The accuracy of these movements is attributed to the turtle’s ability to sense and interpret the Earth’s magnetic field, a process known as magnetoreception. They possess a magnetic compass to maintain direction and a bicoordinate magnetic map to determine geographic position relative to their destination. Each location has a unique magnetic signature defined by the intensity and inclination of the field lines, which turtles imprint upon as hatchlings.

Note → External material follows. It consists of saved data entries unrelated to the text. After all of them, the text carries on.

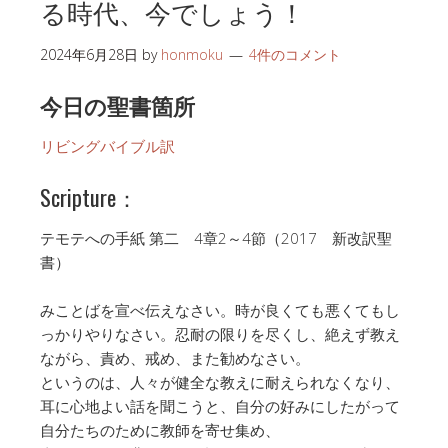
る時代、今でしょう！
2024年6月28日
by
honmoku
4件のコメント
今日の聖書箇所
リビングバイブル訳
Scripture：
テモテへの手紙 第二 4章2～4節（2017 新改訳聖
書）
みことばを宣べ伝えなさい。時が良くても悪くてもし
っかりやりなさい。忍耐の限りを尽くし、絶えず教え
ながら、責め、戒め、また勧めなさい。
というのは、人々が健全な教えに耐えられなくなり、
耳に心地よい話を聞こうと、自分の好みにしたがって
自分たちのために教師を寄せ集め、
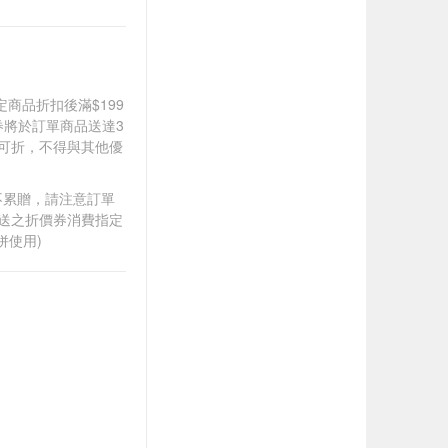
道指定商品折扣後滿$199
價券將於訂單商品送達3
0可折，不得與其他優
筆不累贈，請注意訂單
贈送之折價券消費指定
併使用)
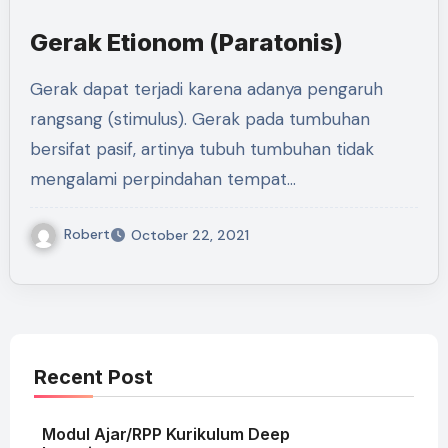
Gerak Etionom (Paratonis)
Gerak dapat terjadi karena adanya pengaruh
rangsang (stimulus). Gerak pada tumbuhan
bersifat pasif, artinya tubuh tumbuhan tidak
mengalami perpindahan tempat…
Robert
October 22, 2021
Recent Post
Modul Ajar/RPP Kurikulum Deep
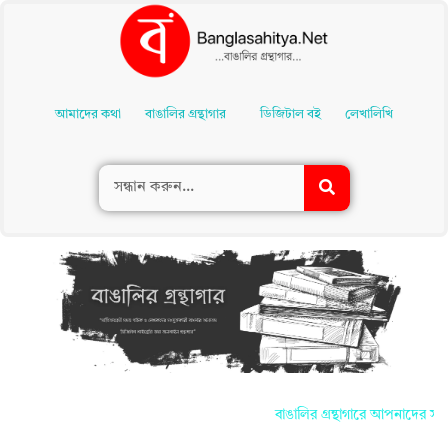
Skip
To
আমাদের কথা
বাঙালির গ্রন্থাগার
ডিজিটাল বই
লেখালিখি
Content
বাঙালির গ্রন্থাগারে আপনাদের সকলকে জানাই স্ব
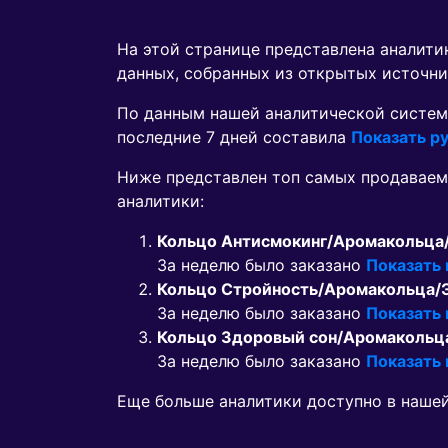
На этой странице представлена аналит
данных, собранных из открытых источни
По данным нашей аналитической систем
последние 7 дней составила
Показать ру
Ниже представлен топ самых продавае
аналитики:
Кольцо Антисмокинг/Аромакольца
За неделю было заказано
Показать
Кольцо Стройность/Аромакольца/
За неделю было заказано
Показать
Кольцо Здоровый сон/Аромакольц
За неделю было заказано
Показать
Еще больше аналитики доступно в наше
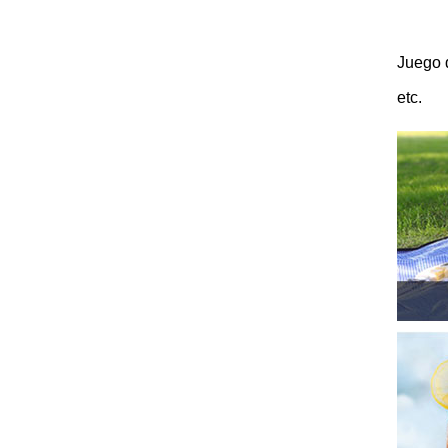
Juego d
etc.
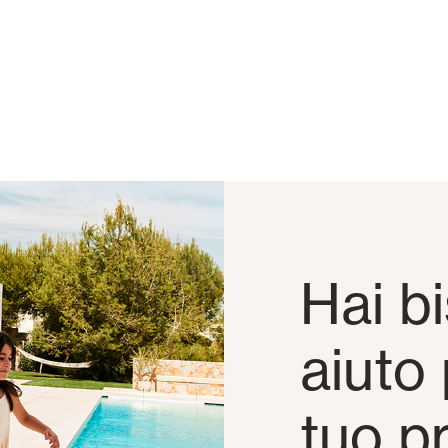
Hai b
aiuto 
tuo p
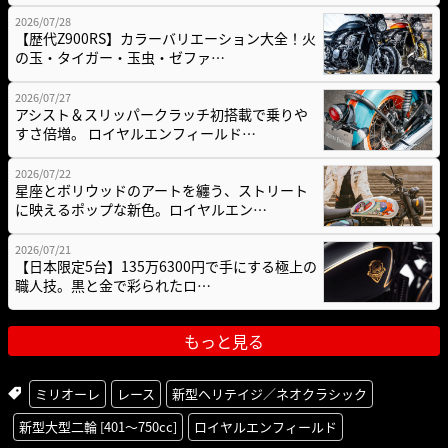
2026/07/28
【歴代Z900RS】カラーバリエーション大全！火
の玉・タイガー・玉虫・ゼファ…
2026/07/27
アシスト＆スリッパークラッチ初搭載で乗りや
すさ倍増。 ロイヤルエンフィールド…
2026/07/22
星座とボリウッドのアートを纏う、ストリート
に映えるポップな新色。ロイヤルエン…
2026/07/21
【日本限定5台】135万6300円で手にする極上の
職人技。黒と金で彩られたロ…
もっと見る
ミリオーレ
レース
新型ヘリテイジ／ネオクラシック
新型大型二輪 [401〜750cc]
ロイヤルエンフィールド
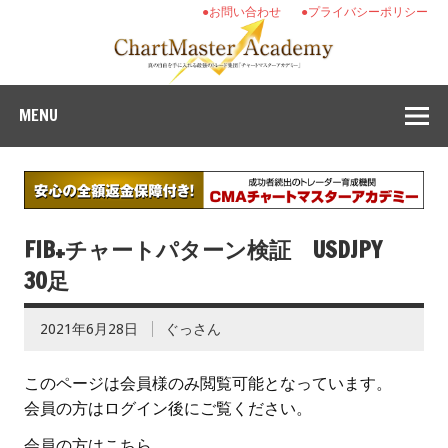
●お問い合わせ
●プライバシーポリシー
MENU
FIB+チャートパターン検証 USDJPY
30足
2021年6月28日
ぐっさん
このページは会員様のみ閲覧可能となっています。
会員の方はログイン後にご覧ください。
会員の方はこちら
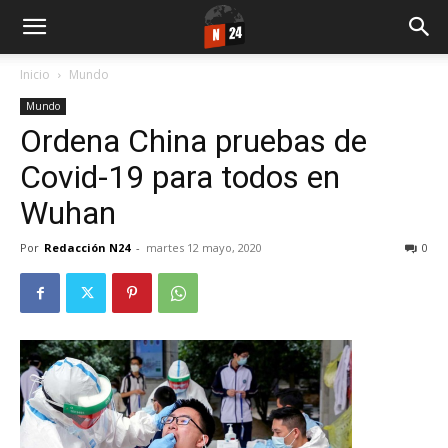
Inicio
Mundo
Mundo
Ordena China pruebas de
Covid-19 para todos en
Wuhan
Por
Redacción N24
-
martes 12 mayo, 2020
0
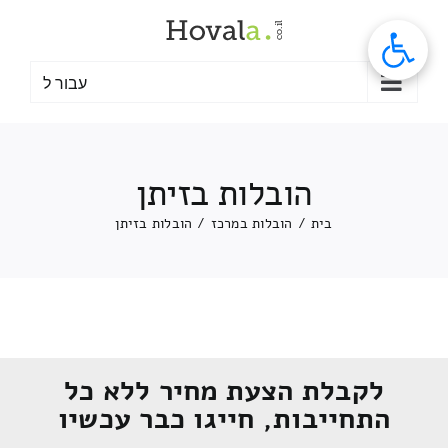
לג
תוכן
עבור ל
הובלות בזיתן
בית
/
הובלות במרכז
/
הובלות בזיתן
לקבלת הצעת מחיר ללא כל
התחייבות, חייגו כבר עכשיו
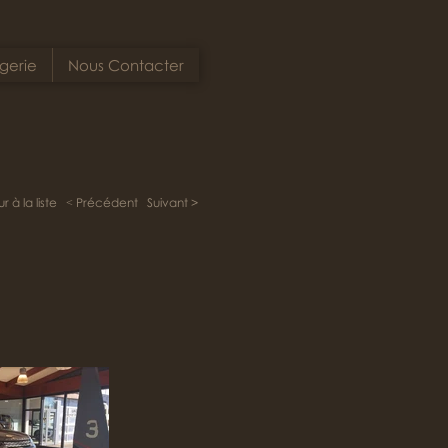
gerie
Nous Contacter
r à la liste
˂ Précédent
Suivant >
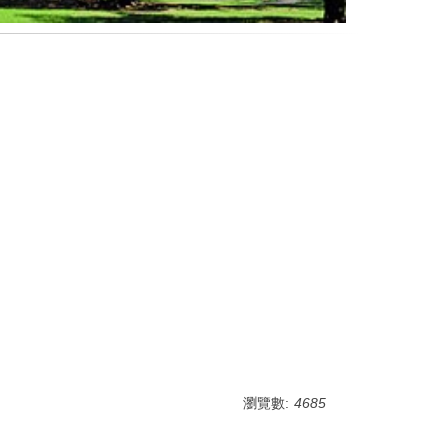
瀏覽數:
4685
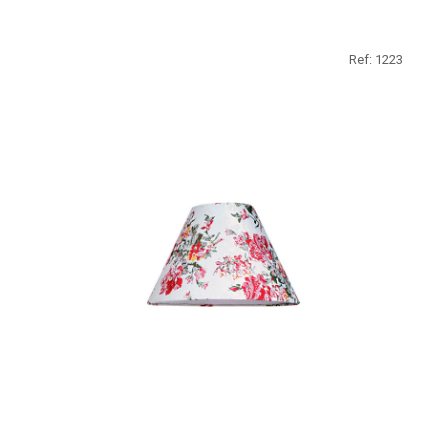
Ref: 1223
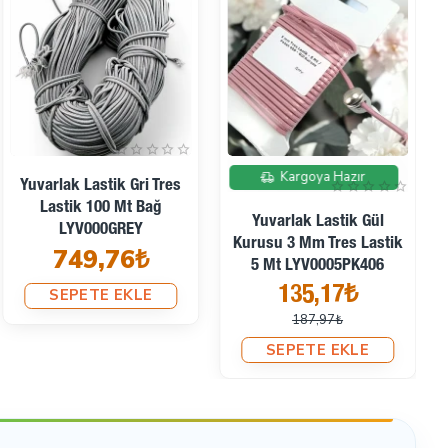
İndirimde
Kargoya Hazır
Yuvarlak Lastik Gri Tres
Lastik 100 Mt Bağ
Yuvarlak Lastik Gül
LYV000GREY
Kurusu 3 Mm Tres Lastik
749,76₺
5 Mt LYV0005PK406
135,17₺
SEPETE EKLE
187,97₺
SEPETE EKLE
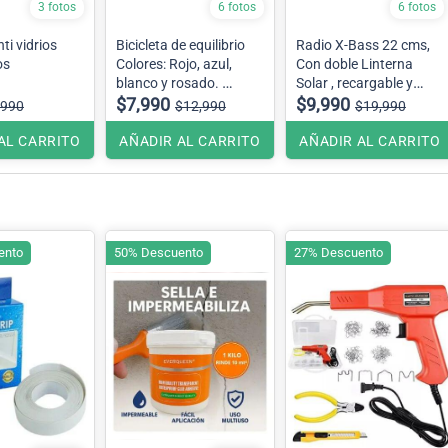
3 fotos
6 fotos
6 fotos
ti vidrios
Bicicleta de equilibrio
Radio X-Bass 22 cms,
os
Colores: Rojo, azul,
Con doble Linterna
blanco y rosado.
Solar , recargable y
Se envían colores
$7,990
pilas con Bluetooth ,
$9,990
,990
$12,990
$19,990
surtidos
pendrive radio FM y AM
AL CARRITO
AÑADIR AL CARRITO
AÑADIR AL CARRITO
ento
50% Descuento
27% Descuento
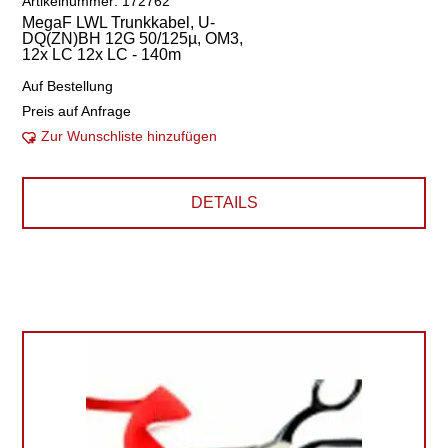
Artikelnummer: 172762
MegaF LWL Trunkkabel, U-
DQ(ZN)BH 12G 50/125µ, OM3,
12x LC 12x LC - 140m
Auf Bestellung
Preis auf Anfrage
Zur Wunschliste hinzufügen
DETAILS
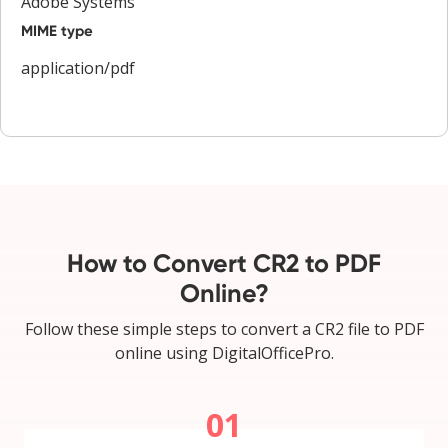
Adobe Systems
MIME type
application/pdf
How to Convert CR2 to PDF
Online?
Follow these simple steps to convert a CR2 file to PDF
online using DigitalOfficePro.
01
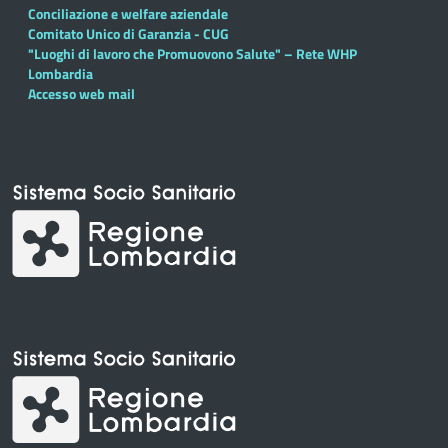
Conciliazione e welfare aziendale
Comitato Unico di Garanzia - CUG
"Luoghi di lavoro che Promuovono Salute" – Rete WHP
Lombardia
Accesso web mail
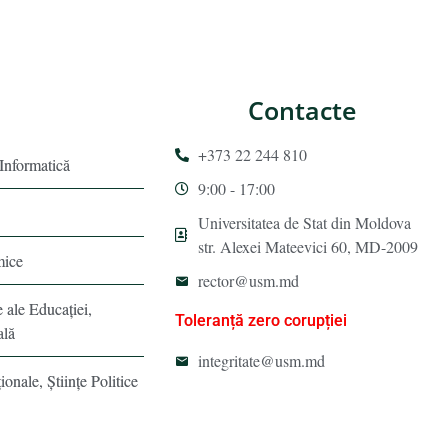
Contacte
+373 22 244 810
 Informatică
9:00 - 17:00
Universitatea de Stat din Moldova
str. Alexei Mateevici 60, MD-2009
mice
rector@usm.md
e ale Educaţiei,
Toleranță zero corupției
ală
integritate@usm.md
ionale, Ştiinţe Politice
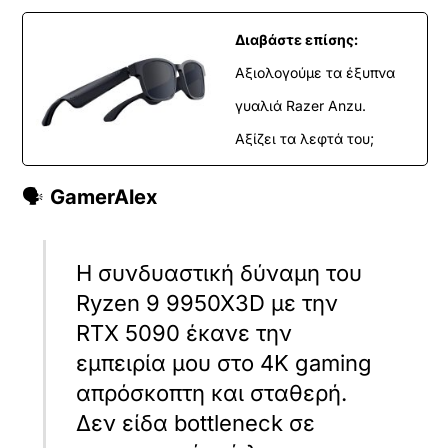
Διαβάστε επίσης:
Αξιολογούμε τα έξυπνα
γυαλιά Razer Anzu.
Αξίζει τα λεφτά του;
🗣️
GamerAlex
Η συνδυαστική δύναμη του
Ryzen 9 9950X3D με την
RTX 5090 έκανε την
εμπειρία μου στο 4K gaming
απρόσκοπτη και σταθερή.
Δεν είδα bottleneck σε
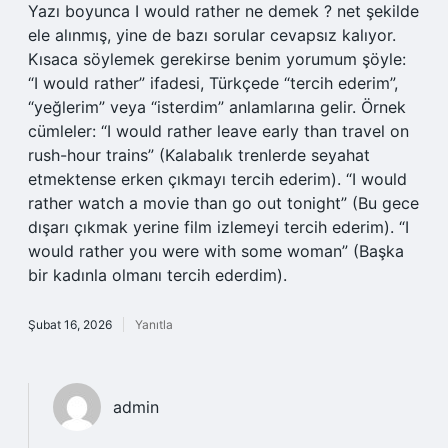
Yazı boyunca I would rather ne demek ? net şekilde
ele alınmış, yine de bazı sorular cevapsız kalıyor.
Kısaca söylemek gerekirse benim yorumum şöyle:
“I would rather” ifadesi, Türkçede “tercih ederim”,
“yeğlerim” veya “isterdim” anlamlarına gelir. Örnek
cümleler: “I would rather leave early than travel on
rush-hour trains” (Kalabalık trenlerde seyahat
etmektense erken çıkmayı tercih ederim). “I would
rather watch a movie than go out tonight” (Bu gece
dışarı çıkmak yerine film izlemeyi tercih ederim). “I
would rather you were with some woman” (Başka
bir kadınla olmanı tercih ederdim).
Şubat 16, 2026
Yanıtla
admin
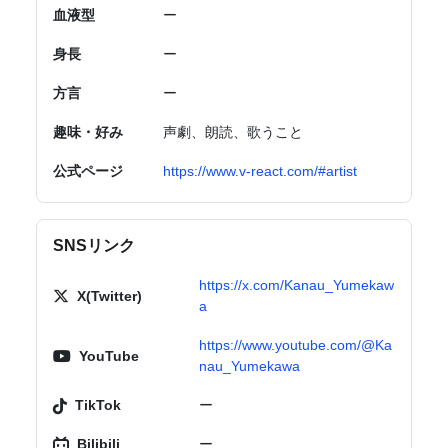
血液型
ー
身長
ー
方言
ー
趣味・好み
声劇、朗読、歌うこと
公式ページ
https://www.v-react.com/#artist
SNSリンク
https://x.com/Kanau_Yumekaw
X(Twitter)
a
https://www.youtube.com/@Ka
YouTube
nau_Yumekawa
TikTok
ー
Bilibili
ー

Experiments suggest magnetic cues are important for large-scale navigation, becoming more pronounced as turtles approach their destination. While they do not strictly require magnetic cues for vast distances, they rely on them significantly when within 50 kilometers of the target beach. The magnetic sense acts as a crucial bridge between oceanic travel and final, close-range pinpointing using local cues.
Reproductive Behavior and Nesting Rituals
Reproduction begins with mating aggregations in the shallow waters offshore of the nesting beaches. Males, who may visit annually, use enlarged claws on their front flippers to grasp the female’s shell during copulation. Females mate every two to five years, while males breed more frequently.
Once fertilized, the female crawls onto the sandy beach, exhibiting high site fidelity by returning to her natal area. She first uses her powerful front flippers to excavate a large body pit above the high-tide line. She then uses her rear flippers to meticulously dig a deep, narrow, flask-shaped egg chamber.
The female deposits multiple clutches of eggs within a single nesting season, averaging three to five clutches with a two-week interval between events. Each clutch contains 75 to 200 soft, spherical eggs. After laying, she uses her hind flippers to cover the egg chamber. Finally, she uses her front flippers to scatter sand widely, camouflaging the nest location before returning to the sea.